- GOAL OF THE EXERCISE: Where does the word "evaluates" appear in the data? Copy every line that holds it.

- DATA FOR REVIEW:
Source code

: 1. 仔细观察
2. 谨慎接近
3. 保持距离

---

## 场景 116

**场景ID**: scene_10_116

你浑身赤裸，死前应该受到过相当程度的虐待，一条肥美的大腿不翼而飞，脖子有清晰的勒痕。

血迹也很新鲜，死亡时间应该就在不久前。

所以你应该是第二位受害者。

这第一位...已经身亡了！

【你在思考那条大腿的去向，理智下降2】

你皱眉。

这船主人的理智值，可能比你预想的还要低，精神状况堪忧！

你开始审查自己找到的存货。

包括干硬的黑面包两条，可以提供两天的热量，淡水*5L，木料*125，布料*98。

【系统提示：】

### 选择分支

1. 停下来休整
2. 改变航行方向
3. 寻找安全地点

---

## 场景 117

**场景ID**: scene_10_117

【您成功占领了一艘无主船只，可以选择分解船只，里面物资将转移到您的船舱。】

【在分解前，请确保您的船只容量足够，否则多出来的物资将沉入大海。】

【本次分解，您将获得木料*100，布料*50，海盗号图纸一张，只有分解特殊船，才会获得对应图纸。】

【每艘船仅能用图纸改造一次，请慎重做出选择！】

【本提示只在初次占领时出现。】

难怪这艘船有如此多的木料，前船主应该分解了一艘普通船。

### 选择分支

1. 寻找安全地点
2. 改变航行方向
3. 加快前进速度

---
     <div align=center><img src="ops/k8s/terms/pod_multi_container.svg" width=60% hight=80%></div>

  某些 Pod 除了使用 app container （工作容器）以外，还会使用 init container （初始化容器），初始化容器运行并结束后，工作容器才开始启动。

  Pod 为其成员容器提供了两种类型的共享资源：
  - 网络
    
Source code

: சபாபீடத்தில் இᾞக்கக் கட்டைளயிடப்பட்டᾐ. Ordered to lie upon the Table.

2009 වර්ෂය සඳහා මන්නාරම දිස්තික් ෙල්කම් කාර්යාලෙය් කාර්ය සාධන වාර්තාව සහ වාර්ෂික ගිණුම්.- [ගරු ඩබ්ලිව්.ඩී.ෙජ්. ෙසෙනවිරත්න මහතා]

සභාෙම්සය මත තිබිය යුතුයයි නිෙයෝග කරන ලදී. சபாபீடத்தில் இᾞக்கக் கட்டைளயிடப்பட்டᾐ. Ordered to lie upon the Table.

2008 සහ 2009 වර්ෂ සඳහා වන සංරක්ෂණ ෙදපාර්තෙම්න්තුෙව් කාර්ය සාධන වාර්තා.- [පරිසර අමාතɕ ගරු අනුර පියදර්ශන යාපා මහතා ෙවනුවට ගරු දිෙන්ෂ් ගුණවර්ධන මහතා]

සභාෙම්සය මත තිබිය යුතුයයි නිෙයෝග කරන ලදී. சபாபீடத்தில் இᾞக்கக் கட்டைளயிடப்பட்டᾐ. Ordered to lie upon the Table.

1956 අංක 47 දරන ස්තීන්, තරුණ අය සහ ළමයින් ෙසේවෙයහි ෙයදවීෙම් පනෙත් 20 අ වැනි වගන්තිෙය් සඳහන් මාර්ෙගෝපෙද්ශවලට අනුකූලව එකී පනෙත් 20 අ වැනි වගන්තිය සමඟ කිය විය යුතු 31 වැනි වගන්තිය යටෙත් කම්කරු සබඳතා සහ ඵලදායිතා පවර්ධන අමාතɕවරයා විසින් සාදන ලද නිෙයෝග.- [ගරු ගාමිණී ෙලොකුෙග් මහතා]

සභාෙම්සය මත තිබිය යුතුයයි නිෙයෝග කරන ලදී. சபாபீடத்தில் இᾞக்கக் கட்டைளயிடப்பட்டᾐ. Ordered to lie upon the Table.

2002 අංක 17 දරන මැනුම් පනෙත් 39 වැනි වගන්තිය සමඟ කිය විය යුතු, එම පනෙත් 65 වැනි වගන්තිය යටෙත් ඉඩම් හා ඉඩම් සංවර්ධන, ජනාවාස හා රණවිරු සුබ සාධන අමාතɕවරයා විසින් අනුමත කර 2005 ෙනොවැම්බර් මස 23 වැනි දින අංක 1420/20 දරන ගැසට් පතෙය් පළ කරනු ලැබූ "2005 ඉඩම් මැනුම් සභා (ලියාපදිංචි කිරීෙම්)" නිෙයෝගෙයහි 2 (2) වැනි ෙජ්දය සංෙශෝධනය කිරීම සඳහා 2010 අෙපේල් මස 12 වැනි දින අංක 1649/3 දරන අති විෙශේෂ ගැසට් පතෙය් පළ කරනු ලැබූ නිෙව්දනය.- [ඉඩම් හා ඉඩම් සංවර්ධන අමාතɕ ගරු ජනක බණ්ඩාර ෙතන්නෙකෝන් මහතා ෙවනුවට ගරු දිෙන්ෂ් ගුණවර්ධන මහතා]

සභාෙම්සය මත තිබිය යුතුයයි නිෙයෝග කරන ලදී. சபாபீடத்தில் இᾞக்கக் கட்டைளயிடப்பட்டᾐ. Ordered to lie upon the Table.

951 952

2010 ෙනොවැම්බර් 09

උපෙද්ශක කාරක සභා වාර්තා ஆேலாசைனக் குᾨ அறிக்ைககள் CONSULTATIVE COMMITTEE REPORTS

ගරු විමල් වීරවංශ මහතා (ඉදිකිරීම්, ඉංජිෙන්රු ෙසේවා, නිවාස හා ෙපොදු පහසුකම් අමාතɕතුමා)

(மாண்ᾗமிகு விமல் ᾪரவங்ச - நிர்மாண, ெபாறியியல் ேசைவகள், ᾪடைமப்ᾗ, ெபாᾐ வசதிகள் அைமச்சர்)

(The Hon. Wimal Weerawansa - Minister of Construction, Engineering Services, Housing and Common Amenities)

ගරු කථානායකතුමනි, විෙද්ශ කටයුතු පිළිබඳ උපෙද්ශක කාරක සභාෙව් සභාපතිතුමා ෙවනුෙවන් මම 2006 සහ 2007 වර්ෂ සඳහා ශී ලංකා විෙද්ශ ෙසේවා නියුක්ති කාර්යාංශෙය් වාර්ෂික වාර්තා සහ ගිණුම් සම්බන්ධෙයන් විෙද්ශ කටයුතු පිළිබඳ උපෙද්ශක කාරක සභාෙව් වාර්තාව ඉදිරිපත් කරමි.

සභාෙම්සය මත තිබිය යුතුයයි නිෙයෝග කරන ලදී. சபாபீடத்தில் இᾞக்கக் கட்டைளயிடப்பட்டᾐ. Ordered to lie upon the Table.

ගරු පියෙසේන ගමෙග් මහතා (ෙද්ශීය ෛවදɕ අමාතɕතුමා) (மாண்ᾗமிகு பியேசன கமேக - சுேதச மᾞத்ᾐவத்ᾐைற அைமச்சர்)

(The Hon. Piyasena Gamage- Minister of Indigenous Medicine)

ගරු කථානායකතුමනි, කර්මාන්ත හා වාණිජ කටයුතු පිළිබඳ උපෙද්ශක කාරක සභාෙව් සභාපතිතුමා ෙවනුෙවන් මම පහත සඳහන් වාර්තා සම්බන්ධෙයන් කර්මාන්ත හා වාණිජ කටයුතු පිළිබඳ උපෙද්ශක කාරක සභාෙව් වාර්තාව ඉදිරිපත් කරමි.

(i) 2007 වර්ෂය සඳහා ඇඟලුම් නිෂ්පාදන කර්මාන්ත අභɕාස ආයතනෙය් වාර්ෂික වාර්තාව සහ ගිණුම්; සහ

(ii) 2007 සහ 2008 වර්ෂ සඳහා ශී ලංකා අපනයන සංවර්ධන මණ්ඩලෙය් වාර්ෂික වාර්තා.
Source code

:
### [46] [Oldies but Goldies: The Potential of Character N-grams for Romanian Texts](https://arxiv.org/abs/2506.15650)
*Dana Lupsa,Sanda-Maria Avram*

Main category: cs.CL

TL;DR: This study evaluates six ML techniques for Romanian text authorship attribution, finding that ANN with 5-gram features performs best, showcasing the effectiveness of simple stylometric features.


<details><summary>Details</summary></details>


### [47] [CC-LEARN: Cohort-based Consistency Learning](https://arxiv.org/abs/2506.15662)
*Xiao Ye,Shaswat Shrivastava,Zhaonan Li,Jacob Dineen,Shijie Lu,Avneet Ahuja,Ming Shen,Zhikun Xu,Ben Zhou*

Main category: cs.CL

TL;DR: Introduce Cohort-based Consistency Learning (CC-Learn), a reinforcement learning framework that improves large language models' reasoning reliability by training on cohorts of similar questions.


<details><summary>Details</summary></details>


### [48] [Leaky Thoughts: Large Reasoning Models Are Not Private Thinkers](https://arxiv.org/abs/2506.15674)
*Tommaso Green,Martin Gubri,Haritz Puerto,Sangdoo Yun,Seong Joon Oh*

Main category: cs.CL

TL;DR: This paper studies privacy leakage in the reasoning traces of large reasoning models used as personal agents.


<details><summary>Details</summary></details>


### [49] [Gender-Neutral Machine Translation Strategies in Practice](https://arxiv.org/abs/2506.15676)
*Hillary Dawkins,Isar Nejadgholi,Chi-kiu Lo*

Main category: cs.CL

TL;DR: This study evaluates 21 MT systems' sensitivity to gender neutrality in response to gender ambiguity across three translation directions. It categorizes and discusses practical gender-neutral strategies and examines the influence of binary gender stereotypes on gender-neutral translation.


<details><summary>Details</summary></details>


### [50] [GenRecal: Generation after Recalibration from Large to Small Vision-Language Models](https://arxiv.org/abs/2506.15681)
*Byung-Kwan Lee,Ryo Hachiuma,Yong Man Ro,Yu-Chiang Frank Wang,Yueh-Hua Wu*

- SOLUTION FOR THIS PROBLEM:
TL;DR: This study evaluates six ML techniques for Romanian text authorship attribution, finding that ANN with 5-gram features performs best, showcasing the effectiveness of simple stylometric features.
TL;DR: This study evaluates 21 MT systems' sensitivity to gender neutrality in response to gender ambiguity across three translation directions. It categorizes and discusses practical gender-neutral strategies and examines the influence of binary gender stereotypes on gender-neutral translation.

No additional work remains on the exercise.